Task goal ▸ Go through the data from its first line and retype each line, stopping once the line containing "power microscopy micrograph" has been retyped.

Information supplied section start

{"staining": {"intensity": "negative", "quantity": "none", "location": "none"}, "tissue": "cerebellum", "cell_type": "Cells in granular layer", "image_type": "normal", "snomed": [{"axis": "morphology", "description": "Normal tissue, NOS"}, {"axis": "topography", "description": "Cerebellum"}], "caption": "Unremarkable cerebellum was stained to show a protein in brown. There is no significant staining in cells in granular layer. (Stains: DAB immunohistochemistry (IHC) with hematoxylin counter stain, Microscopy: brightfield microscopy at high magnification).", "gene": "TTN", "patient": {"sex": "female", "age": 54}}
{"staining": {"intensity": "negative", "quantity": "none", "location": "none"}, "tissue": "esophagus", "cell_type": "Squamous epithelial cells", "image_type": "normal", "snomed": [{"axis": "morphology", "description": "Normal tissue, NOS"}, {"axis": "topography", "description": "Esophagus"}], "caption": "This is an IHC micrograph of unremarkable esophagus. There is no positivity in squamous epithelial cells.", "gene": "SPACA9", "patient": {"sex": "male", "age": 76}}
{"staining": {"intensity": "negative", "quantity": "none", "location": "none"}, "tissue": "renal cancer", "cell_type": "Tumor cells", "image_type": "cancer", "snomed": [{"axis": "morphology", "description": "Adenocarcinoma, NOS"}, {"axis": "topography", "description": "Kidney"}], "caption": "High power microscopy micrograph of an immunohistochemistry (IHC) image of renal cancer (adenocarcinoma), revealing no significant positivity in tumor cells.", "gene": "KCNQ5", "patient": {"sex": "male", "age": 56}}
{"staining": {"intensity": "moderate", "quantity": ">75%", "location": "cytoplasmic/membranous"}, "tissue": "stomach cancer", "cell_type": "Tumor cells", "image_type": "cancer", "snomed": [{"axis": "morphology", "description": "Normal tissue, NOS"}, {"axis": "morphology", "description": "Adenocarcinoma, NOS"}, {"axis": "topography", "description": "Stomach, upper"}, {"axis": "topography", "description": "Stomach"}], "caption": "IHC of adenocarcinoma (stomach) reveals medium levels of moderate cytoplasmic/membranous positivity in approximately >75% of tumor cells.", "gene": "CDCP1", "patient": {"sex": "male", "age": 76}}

Information supplied section end

Answer to this problem ▸
{"staining": {"intensity": "negative", "quantity": "none", "location": "none"}, "tissue": "cerebellum", "cell_type": "Cells in granular layer", "image_type": "normal", "snomed": [{"axis": "morphology", "description": "Normal tissue, NOS"}, {"axis": "topography", "description": "Cerebellum"}], "caption": "Unremarkable cerebellum was stained to show a protein in brown. There is no significant staining in cells in granular layer. (Stains: DAB immunohistochemistry (IHC) with hematoxylin counter stain, Microscopy: brightfield microscopy at high magnification).", "gene": "TTN", "patient": {"sex": "female", "age": 54}}
{"staining": {"intensity": "negative", "quantity": "none", "location": "none"}, "tissue": "esophagus", "cell_type": "Squamous epithelial cells", "image_type": "normal", "snomed": [{"axis": "morphology", "description": "Normal tissue, NOS"}, {"axis": "topography", "description": "Esophagus"}], "caption": "This is an IHC micrograph of unremarkable esophagus. There is no positivity in squamous epithelial cells.", "gene": "SPACA9", "patient": {"sex": "male", "age": 76}}
{"staining": {"intensity": "negative", "quantity": "none", "location": "none"}, "tissue": "renal cancer", "cell_type": "Tumor cells", "image_type": "cancer", "snomed": [{"axis": "morphology", "description": "Adenocarcinoma, NOS"}, {"axis": "topography", "description": "Kidney"}], "caption": "High power microscopy micrograph of an immunohistochemistry (IHC) image of renal cancer (adenocarcinoma), revealing no significant positivity in tumor cells.", "gene": "KCNQ5", "patient": {"sex": "male", "age": 56}}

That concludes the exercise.